Heart disease and strokes plagued the members of Chang’s family who moved to California from Taiwan. Relatives who stayed in Asia didn’t develop those diseases, which he blamed on poor U.S. diets. “My takeaway is that the nutrition and food we have here is broken,” he says,
Because he loves food, much of Chang’s time is spent in a test kitchen, tasting the thousands of combinations of ingredients that fill Ora’s capsules and bottles of powder. There’s no reason for supplements to have the awful taste generally associated with vitamins and the like, he says.
“We’re trying to blur the line between food and supplements,” Smelko said.
Smelko and Chang came off as friendly and California casual during an interview, but their company’s marketing has a sharp elbow. “Hold on to your Kombucha, honey,” says a smiling actress in a funny, but pointed video on Ora’s web site. “But have you actually thought about what’s in your (supplement’s) capsule,” she asks, before running down a list of unappetizing and unnatural substances she claims that Ora’s competitors stuff into their products.
Whether it’s the advertising or the quality of Ora’s products, the company appears to be doing reasonably well for a youngstartup. Based in San Diego, Ora registered sales of about $500,000 in less than a year and its products are sold online and in stores in about 20 states. The company was founded two years ago with $150,000 in funding from angel investors, including former vice chancellor of UC Berkeley, Frank Yeary.
Ora was featured on Shark Tank, sort of a reality TV show for startups and entrepreneurs, and Smelko turned down an offer from a venture capitalist to take an equity stake in the company. “We’re not just taking money from anyone who offers. We want investors who believe in our mission,” he said.
But the company subsequently raised $1.2 million from angel investors and is on track to reach profitability in the near future, Smelko said. Is an IPO in the offing? Too soon to consider that, replies Smelko.

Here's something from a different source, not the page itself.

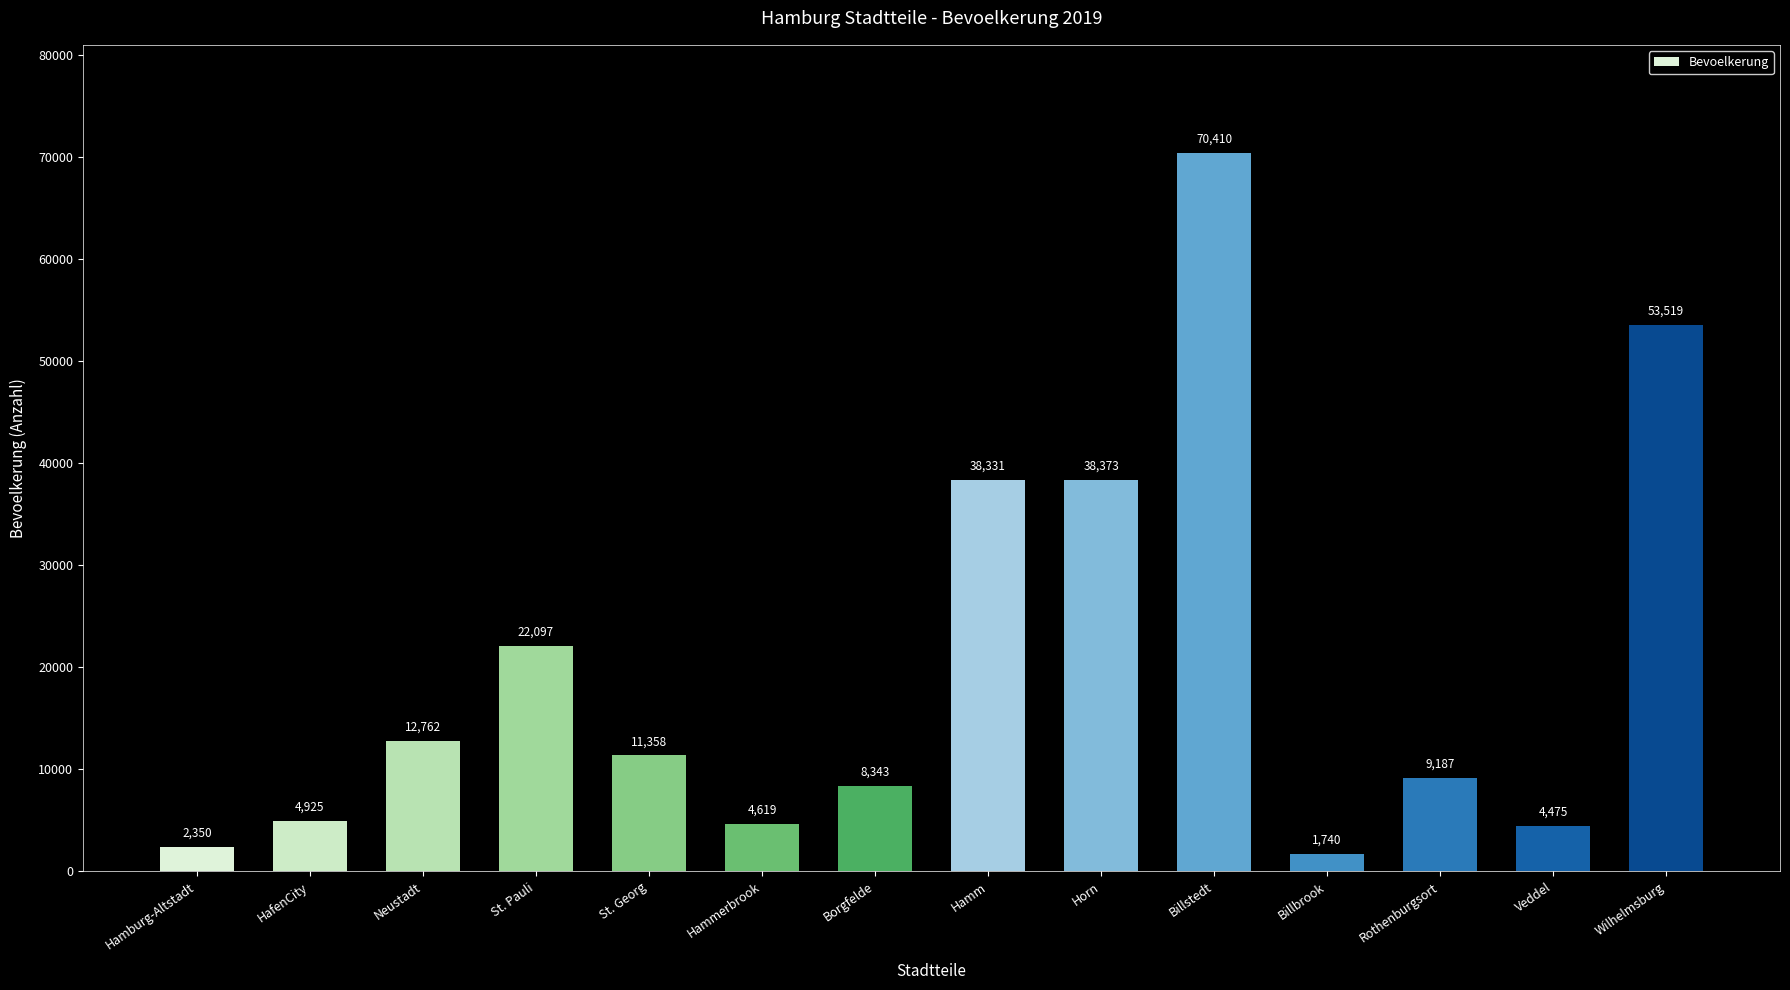

List the labels in order of value, largest first.

Billstedt, Wilhelmsburg, Horn, Hamm, St. Pauli, Neustadt, St. Georg, Rothenburgsort, Borgfelde, HafenCity, Hammerbrook, Veddel, Hamburg-Altstadt, Billbrook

Ora’s products include a line of powders (in three flavors) for fitness, two probiotics for “gut health,” and sprays for “brain health.”
There’s plenty of competition in the $37 billion supplement industry. So what makes Ora special? “We are the only ones where every ingredient is plant or food based,” Smelko said. Ora’s rivals would disagree. Many products on display at a typical health food store make similar claims, and given how lightly the dietary supplement market is regulated, there’s no easy way for a consumer to verify those claims.

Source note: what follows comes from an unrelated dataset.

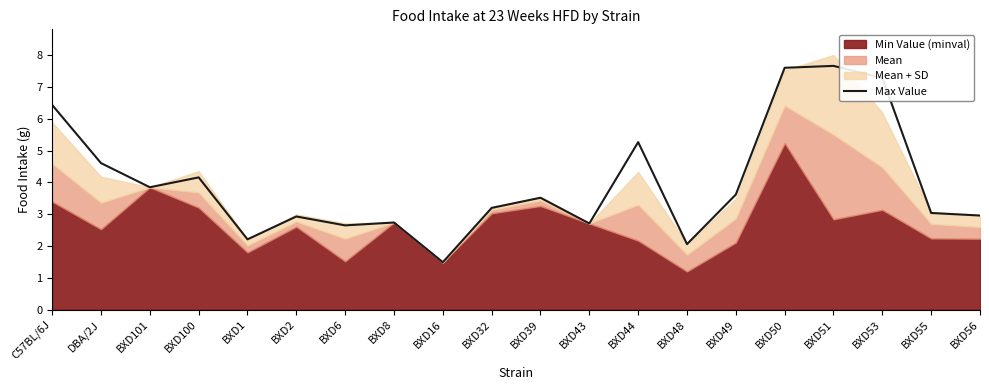

List the labels in order of value, largest first.

BXD51, BXD50, BXD53, C57BL/6J, BXD44, DBA/2J, BXD100, BXD101, BXD49, BXD39, BXD32, BXD55, BXD56, BXD2, BXD8, BXD43, BXD6, BXD1, BXD48, BXD16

A 2013 study by Canadian researchers found that the ingredients of many popular supplements were often diluted or even replaced by fillers such as soybean, wheat, and rice, as reported by the New York Times. Other researchers have found that some herbal supplements contain undisclosed amounts of walnuts, a serious danger to people with nut allergies.
Even more elusive is evidence that claims of health benefits are reliably true. One area, memory supplements, was the subject of a market review by the Food and Drug Administration in June. The audit found that more than two dozen advertisements for those products touted claims in violation of federal law regarding deceptive advertising. (Ora, which sells a brain-health supplement, was not mentioned in that report.)

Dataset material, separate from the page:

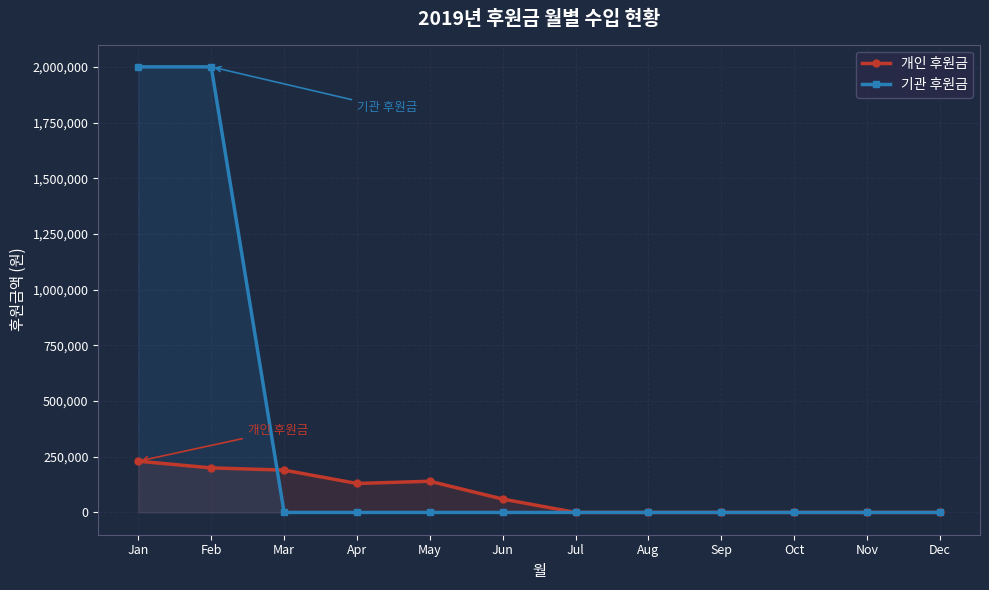

How many times do 기관 후원금 and 개인 후원금 cross each other?

1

It’s not only the efficacy of memory supplements that’s at issue. Researchers at Kaiser Permanente’s Center for Health Research asked if vitamin and mineral supplements could aid in the prevention of cardiovascular disease and cancer. Their conclusion: “Two trials found a small, borderline-significant benefit from multivitamin supplements on cancer in men only and no effect on (heart disease).” Ora’s founders acknowledge the shortcomings of their industry, but say they go to great lengths to be sure that their products, which are manufactured by contractors, contain exactly what they’re supposed to contain.
According to Chang, Ora uses two independent agencies—QAI (Quality Assurance International) and CCOF (California Certified Organic Farmers)—to certify the company’s ingredients. “They vet the entire supply chain all the way down to the source farm and how it’s grown. All of our products are third party tested and most are Kosher certified,” he said.
Chang is also careful not to sound too boastful about the benefits of his products. Supplements, he says, “are just that: supplements to a healthy diet. You only take them when you need them.”